Joint position lists
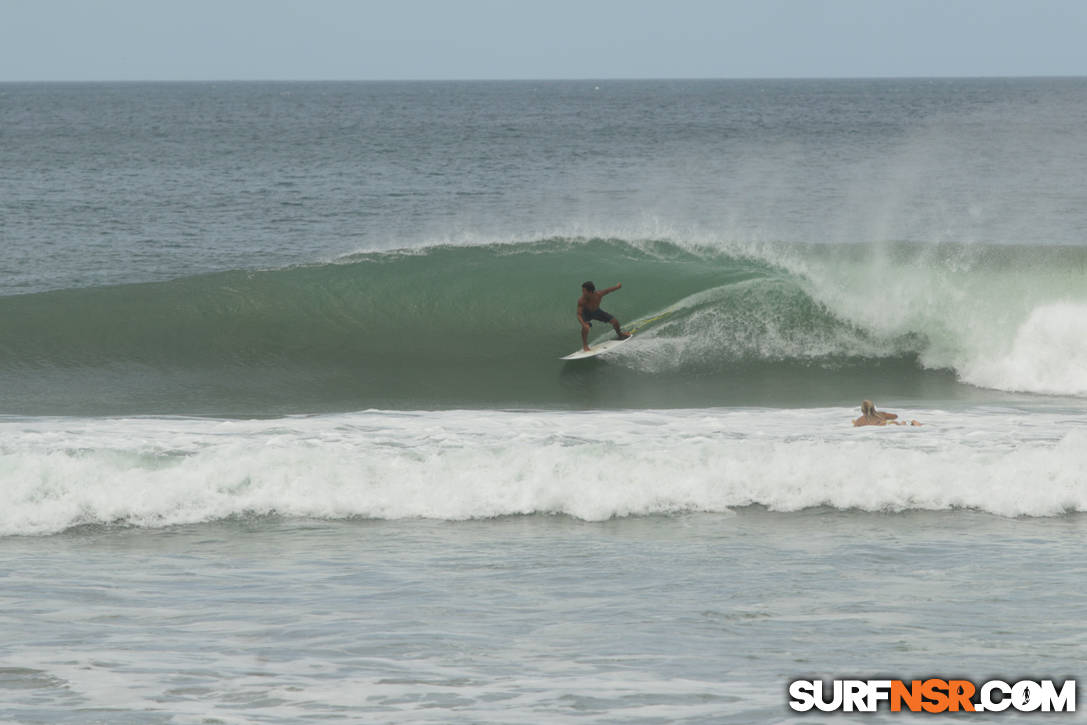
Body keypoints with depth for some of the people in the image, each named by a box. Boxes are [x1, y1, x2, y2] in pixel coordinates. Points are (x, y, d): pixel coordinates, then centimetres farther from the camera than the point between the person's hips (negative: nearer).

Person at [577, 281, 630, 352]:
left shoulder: (598, 295, -31)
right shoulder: (581, 300, -37)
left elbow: (608, 290, -10)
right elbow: (579, 315, -36)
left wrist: (617, 286, 10)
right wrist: (583, 324, -56)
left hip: (596, 311, 4)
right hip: (586, 313, -4)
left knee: (615, 321, 6)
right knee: (585, 327, -33)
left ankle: (619, 333, 39)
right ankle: (585, 345, -12)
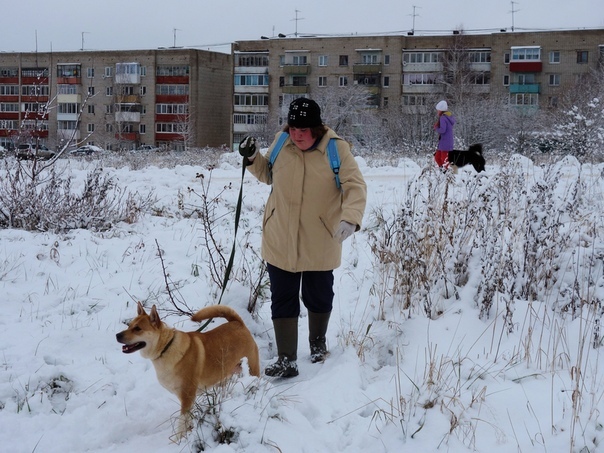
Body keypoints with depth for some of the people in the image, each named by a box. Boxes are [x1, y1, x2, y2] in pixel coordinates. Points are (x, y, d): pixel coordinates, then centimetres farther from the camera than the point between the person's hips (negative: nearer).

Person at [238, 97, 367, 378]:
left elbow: (355, 186, -16)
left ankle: (318, 342, 44)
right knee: (283, 300, 2)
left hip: (319, 242, -2)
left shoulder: (336, 149, -13)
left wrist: (350, 218, -33)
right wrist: (252, 159, -3)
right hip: (280, 241, 2)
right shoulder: (280, 142, -2)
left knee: (318, 296, 17)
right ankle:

■ **Problem requirements**:
Rewrite all of the lines above, changing every "Person at" to "Figure at" and leaving everything else as it is. Don't include the pictures.

■ **Response to this exercise**:
Body keypoints with depth for some of the people in the image, each named by a box. Boxes are [x1, y1, x2, y2] in pixel coordinates. Points are (x, y, d): pixel coordinates, then centimetres farther from the camera than the point between the person's hips (negative: nearer).

Figure at [577, 281, 630, 352]:
left shoulder: (598, 295, -31)
right shoulder: (581, 300, -37)
left elbow: (608, 290, -10)
right elbow: (579, 315, -36)
left wrist: (617, 286, 10)
right wrist: (583, 324, -56)
left hip: (596, 311, 4)
right hip: (586, 313, -4)
left knee: (615, 321, 6)
right knee: (585, 327, -33)
left ankle: (619, 333, 39)
right ankle: (585, 345, -12)
Body keypoints with depth for some of the people in the image, each named by a box. Boxes are [x1, y1, x2, y2] in pixel coordinates. Points are (x, y, d): pixel coordinates, then centimetres farther from the camera than the point between the person's hips (negative: nearer).

Figure at [238, 97, 367, 378]:
left elbow: (355, 186, -16)
left ankle: (318, 342, 44)
right knee: (283, 300, 2)
left hip: (319, 242, -2)
left shoulder: (336, 149, -13)
left wrist: (350, 218, -33)
right wrist: (252, 159, -3)
right hip: (280, 241, 2)
right shoulder: (280, 142, -2)
left knee: (318, 296, 17)
right ankle:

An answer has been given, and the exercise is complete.